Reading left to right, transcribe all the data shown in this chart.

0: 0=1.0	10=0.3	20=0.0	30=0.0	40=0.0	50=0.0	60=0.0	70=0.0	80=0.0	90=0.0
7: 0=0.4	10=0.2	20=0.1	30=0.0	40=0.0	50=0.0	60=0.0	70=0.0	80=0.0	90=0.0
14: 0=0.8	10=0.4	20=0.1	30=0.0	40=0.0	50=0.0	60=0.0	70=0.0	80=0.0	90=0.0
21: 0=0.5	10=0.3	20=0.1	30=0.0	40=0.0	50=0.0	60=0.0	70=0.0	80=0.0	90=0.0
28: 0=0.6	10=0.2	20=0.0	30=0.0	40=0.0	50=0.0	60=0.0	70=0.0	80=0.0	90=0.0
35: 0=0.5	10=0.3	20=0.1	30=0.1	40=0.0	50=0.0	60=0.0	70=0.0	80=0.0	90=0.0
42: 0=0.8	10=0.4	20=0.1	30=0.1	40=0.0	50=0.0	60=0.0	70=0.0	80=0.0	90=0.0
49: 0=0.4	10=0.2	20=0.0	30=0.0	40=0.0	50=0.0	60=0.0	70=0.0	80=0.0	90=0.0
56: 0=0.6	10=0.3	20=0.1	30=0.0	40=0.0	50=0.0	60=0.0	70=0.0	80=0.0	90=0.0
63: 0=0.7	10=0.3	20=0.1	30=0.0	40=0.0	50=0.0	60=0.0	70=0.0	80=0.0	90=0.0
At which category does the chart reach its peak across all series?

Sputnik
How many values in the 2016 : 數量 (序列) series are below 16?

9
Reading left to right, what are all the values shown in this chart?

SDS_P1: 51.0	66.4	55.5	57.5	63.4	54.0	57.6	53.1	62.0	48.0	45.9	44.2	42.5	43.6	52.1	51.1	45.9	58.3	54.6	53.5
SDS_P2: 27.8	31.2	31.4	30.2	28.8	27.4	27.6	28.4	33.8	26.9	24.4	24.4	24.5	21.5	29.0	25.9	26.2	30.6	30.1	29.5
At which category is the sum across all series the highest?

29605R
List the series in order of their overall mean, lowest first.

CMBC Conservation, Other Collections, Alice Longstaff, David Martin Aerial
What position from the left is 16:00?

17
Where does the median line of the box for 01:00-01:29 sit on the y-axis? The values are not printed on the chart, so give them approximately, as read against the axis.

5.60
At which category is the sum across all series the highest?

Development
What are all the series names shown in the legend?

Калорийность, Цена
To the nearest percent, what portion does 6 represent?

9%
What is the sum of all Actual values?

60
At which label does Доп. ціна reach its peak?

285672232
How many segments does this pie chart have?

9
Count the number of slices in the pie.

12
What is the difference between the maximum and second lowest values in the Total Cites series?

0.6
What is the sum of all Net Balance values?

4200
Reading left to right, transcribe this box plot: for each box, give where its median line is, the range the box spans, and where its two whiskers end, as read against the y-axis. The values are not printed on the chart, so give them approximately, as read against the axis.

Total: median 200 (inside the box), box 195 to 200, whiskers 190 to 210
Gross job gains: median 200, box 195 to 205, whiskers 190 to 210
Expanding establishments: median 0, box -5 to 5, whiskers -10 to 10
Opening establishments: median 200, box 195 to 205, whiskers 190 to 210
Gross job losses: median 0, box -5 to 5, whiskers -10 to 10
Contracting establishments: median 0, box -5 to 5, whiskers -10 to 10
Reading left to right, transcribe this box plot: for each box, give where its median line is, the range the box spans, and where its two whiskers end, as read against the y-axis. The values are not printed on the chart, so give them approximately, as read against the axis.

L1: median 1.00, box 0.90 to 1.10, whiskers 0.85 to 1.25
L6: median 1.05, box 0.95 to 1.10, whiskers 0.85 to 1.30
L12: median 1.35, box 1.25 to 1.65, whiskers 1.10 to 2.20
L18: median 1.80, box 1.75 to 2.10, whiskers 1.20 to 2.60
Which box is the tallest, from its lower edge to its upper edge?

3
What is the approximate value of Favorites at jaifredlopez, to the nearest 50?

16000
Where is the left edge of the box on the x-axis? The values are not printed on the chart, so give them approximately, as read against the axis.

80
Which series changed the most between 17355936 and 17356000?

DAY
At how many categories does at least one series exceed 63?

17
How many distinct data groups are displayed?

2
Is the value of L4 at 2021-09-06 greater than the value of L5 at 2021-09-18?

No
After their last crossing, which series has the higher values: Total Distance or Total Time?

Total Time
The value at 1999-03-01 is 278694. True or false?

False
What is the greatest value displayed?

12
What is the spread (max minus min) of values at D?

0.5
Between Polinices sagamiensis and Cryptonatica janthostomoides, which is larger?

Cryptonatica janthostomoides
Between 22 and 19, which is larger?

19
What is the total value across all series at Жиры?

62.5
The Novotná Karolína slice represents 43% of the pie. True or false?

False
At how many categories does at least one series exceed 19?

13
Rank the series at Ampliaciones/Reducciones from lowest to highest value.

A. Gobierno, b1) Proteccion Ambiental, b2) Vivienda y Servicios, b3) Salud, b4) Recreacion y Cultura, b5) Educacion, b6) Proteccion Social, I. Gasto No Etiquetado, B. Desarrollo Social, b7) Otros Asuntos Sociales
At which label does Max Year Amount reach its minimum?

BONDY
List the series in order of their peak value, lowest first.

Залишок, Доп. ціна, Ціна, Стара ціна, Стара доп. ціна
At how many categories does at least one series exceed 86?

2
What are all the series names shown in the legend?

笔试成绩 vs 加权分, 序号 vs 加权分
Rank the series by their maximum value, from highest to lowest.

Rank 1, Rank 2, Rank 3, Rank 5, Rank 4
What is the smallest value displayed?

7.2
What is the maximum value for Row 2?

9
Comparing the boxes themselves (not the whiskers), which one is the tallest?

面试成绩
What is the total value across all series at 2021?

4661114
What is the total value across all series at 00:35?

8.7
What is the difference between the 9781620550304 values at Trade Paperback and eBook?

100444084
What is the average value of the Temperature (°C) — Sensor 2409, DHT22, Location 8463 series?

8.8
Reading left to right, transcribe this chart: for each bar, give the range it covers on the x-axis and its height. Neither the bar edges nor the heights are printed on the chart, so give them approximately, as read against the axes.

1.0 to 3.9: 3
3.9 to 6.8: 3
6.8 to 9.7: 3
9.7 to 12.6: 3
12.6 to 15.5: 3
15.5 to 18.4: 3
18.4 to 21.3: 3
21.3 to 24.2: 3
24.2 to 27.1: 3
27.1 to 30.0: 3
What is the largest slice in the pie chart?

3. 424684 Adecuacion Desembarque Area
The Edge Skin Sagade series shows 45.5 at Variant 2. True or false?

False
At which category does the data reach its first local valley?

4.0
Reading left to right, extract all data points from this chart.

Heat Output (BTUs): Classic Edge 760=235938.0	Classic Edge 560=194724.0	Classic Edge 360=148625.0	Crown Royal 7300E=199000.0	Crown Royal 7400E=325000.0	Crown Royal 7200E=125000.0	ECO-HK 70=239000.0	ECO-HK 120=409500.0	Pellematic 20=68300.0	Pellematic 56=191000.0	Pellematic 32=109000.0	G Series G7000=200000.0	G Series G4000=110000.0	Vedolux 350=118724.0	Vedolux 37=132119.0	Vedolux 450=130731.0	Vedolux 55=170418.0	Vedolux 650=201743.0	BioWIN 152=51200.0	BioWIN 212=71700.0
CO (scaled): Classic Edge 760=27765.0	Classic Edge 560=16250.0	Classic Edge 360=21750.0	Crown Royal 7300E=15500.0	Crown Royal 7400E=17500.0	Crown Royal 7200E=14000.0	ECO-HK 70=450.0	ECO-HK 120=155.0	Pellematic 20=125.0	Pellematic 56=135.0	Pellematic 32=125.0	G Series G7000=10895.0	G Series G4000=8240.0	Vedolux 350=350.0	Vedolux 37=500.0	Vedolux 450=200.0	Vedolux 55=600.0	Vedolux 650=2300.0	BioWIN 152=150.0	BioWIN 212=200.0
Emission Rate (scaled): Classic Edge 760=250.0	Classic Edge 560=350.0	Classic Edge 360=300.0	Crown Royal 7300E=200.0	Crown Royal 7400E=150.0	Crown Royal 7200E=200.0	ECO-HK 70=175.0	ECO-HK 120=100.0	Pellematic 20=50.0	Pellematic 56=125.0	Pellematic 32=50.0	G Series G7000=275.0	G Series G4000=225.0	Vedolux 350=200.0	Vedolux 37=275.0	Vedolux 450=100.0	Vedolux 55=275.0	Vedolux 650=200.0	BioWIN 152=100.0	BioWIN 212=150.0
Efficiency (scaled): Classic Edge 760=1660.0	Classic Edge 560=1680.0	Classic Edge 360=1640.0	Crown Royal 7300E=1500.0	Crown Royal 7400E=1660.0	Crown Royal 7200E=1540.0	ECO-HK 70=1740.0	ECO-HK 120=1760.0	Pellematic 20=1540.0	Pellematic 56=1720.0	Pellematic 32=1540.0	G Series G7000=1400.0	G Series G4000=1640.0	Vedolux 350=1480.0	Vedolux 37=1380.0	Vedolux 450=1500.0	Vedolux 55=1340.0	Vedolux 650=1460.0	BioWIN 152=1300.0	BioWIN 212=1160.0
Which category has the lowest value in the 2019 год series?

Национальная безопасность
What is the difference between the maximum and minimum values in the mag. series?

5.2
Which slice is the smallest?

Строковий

# # # # #

# WORK INSTRUCTIONS:
Can you print the listing exactly, beginning at the line that contains "A. Gobierno, b1)" and stopping after the line that contains "What is the total value across all series at 00:35?"?

# RESULT OF THIS TASK:
A. Gobierno, b1) Proteccion Ambiental, b2) Vivienda y Servicios, b3) Salud, b4) Recreacion y Cultura, b5) Educacion, b6) Proteccion Social, I. Gasto No Etiquetado, B. Desarrollo Social, b7) Otros Asuntos Sociales
At which label does Max Year Amount reach its minimum?

BONDY
List the series in order of their peak value, lowest first.

Залишок, Доп. ціна, Ціна, Стара ціна, Стара доп. ціна
At how many categories does at least one series exceed 86?

2
What are all the series names shown in the legend?

笔试成绩 vs 加权分, 序号 vs 加权分
Rank the series by their maximum value, from highest to lowest.

Rank 1, Rank 2, Rank 3, Rank 5, Rank 4
What is the smallest value displayed?

7.2
What is the maximum value for Row 2?

9
Comparing the boxes themselves (not the whiskers), which one is the tallest?

面试成绩
What is the total value across all series at 2021?

4661114
What is the total value across all series at 00:35?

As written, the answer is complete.